### Your task
Leaving out the pictures, return each line of the entries from the first through the line with "veicinošs un veidojošs notikums.", and only those lines.

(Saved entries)
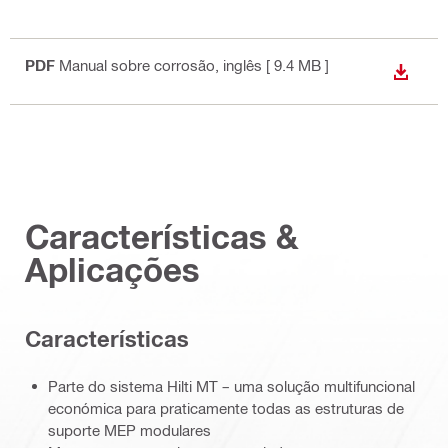
PDF
Manual sobre corrosão
, inglês
[ 9.4 MB ]
DESCA
Características &
Aplicações
Características
Parte do sistema Hilti MT – uma solução multifuncional
económica para praticamente todas as estruturas de
suporte MEP modulares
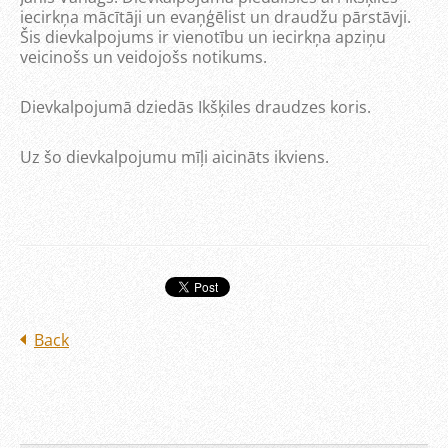
iecirkņa mācītāji un evaņģēlist un draudžu pārstāvji.
Šis dievkalpojums ir vienotību un iecirkņa apziņu
veicinošs un veidojošs notikums.
Dievkalpojumā dziedās Ikšķiles draudzes koris.
Uz šo dievkalpojumu mīļi aicināts ikviens.
Back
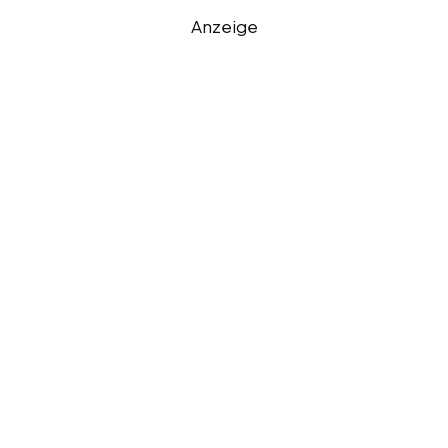
Anzeige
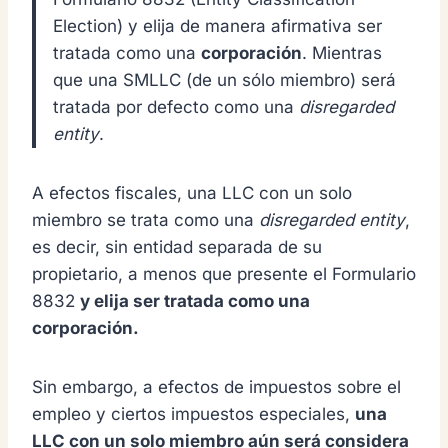
Election) y elija de manera afirmativa ser
tratada como una
corporación
. Mientras
que una SMLLC (de un sólo miembro) será
tratada por defecto como una
disregarded
entity
.
A efectos fiscales, una LLC con un solo
miembro se trata como una
disregarded entity
,
es decir, sin entidad separada de su
propietario, a menos que presente el Formulario
8832
y elija ser tratada como una
corporación.
Sin embargo, a efectos de impuestos sobre el
empleo y ciertos impuestos especiales,
una
LLC con un solo miembro aún será considera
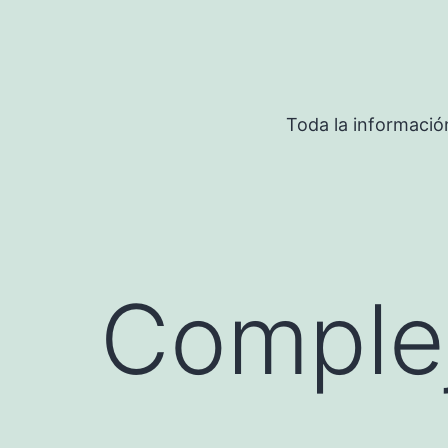
Saltar
al
contenido
Toda la informació
Comple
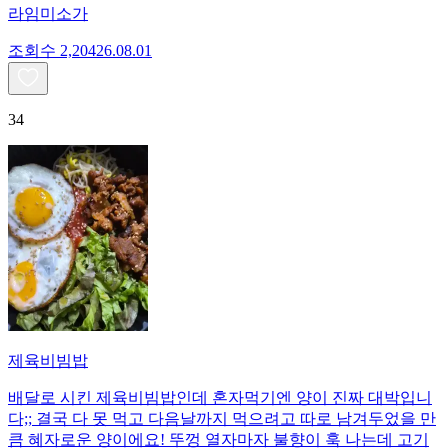
라임미소가
조회수
2,204
26.08.01
34
제육비빔밥
배달로 시킨 제육비빔밥인데 혼자먹기엔 양이 진짜 대박입니
다;; 결국 다 못 먹고 다음날까지 먹으려고 따로 남겨두었을 만
큼 혜자로운 양이에요! 뚜껑 열자마자 불향이 훅 나는데 고기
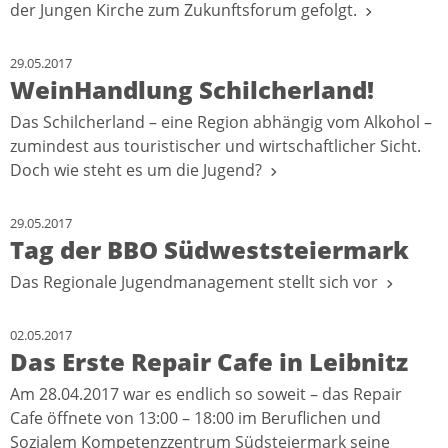
der Jungen Kirche zum Zukunftsforum gefolgt.
29.05.2017
WeinHandlung Schilcherland!
Das Schilcherland – eine Region abhängig vom Alkohol –
zumindest aus touristischer und wirtschaftlicher Sicht.
Doch wie steht es um die Jugend?
29.05.2017
Tag der BBO Südweststeiermark
Das Regionale Jugendmanagement stellt sich vor
02.05.2017
Das Erste Repair Cafe in Leibnitz
Am 28.04.2017 war es endlich so soweit – das Repair
Cafe öffnete von 13:00 – 18:00 im Beruflichen und
Sozialem Kompetenzzentrum Südsteiermark seine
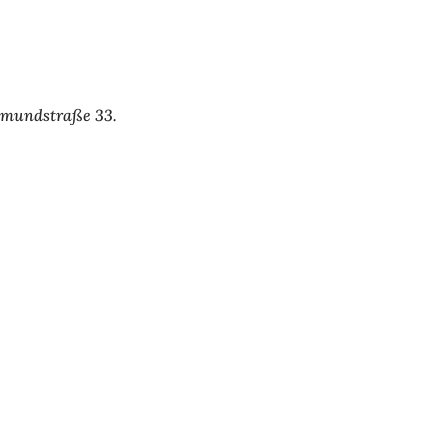
llmundstraße 33.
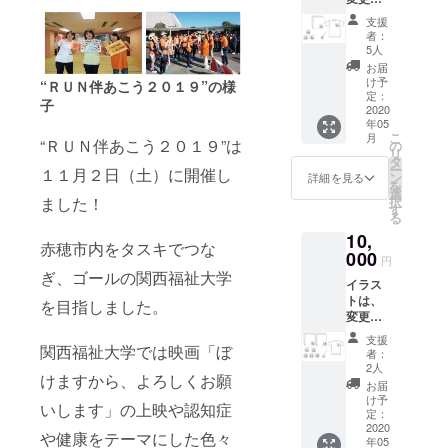
なる可
支援
能性が
者：
ありま
5人
す。 イ
お届
ラスト
け予
“ＲＵＮ伴あこう２０１９”の様
は最終
定：
子
カラー
2020
年05
に仕上
こ
月
げま
“ＲＵＮ伴あこう２０１９”は
の
リ
す。 T
タ
ー
１１月２日（土）に開催し
シャツ
ン
詳細を見る
を
のサイ
選
択
ました！
ズS,M,L
す
る
から希
10,
望サイ
赤穂市内をタスキでつな
ズを備
000
円
考欄に
ぎ、ゴールの関西福祉大学
イラス
ご記入
トは、
下さ
を目指しました。
変更に
い。
なる可
支援
能性が
関西福祉大学では映画「ぼ
者：
ありま
2人
けますから、よろしくお願
す。 イ
お届
ラスト
け予
いします」の上映や認知症
は最終
定：
カラー
2020
や健康をテーマにした色々
年05
に仕上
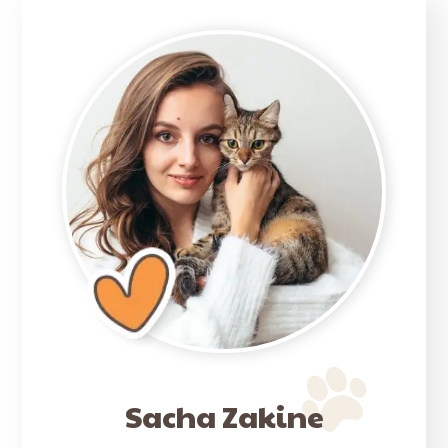
Sacha Zakine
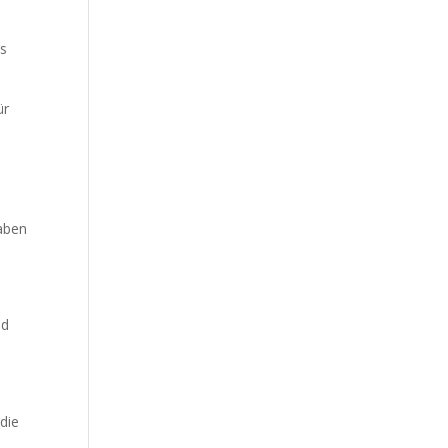
us
ür
haben
nd
die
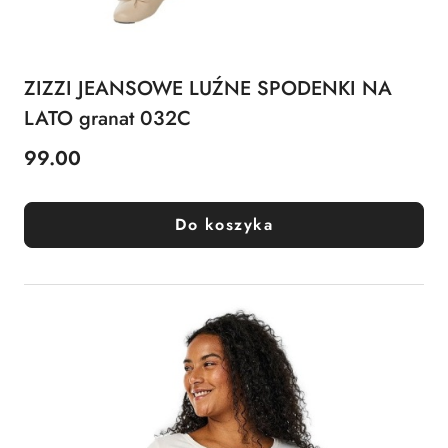
ZIZZI JEANSOWE LUŹNE SPODENKI NA
LATO granat 032C
99.00
Cena:
Do koszyka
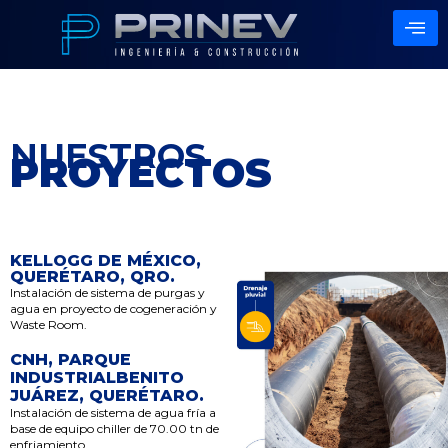
NUESTROS
PROYECTOS
KELLOGG DE MÉXICO,
QUERÉTARO, QRO.
Instalación de sistema de purgas y
agua en proyecto de cogeneración y
Waste Room.
CNH, PARQUE
INDUSTRIALBENITO
JUÁREZ, QUERÉTARO.
Instalación de sistema de agua fría a
base de equipo chiller de 70.00 tn de
enfriamiento.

### Answer box
PDF
Manual sobre corrosão
, inglês
[ 9.4 MB ]
DESCA
Características &
Aplicações
Características
Parte do sistema Hilti MT – uma solução multifuncional
económica para praticamente todas as estruturas de
suporte MEP modulares
iecirkņa mācītāji un evaņģēlist un draudžu pārstāvji.
Šis dievkalpojums ir vienotību un iecirkņa apziņu
veicinošs un veidojošs notikums.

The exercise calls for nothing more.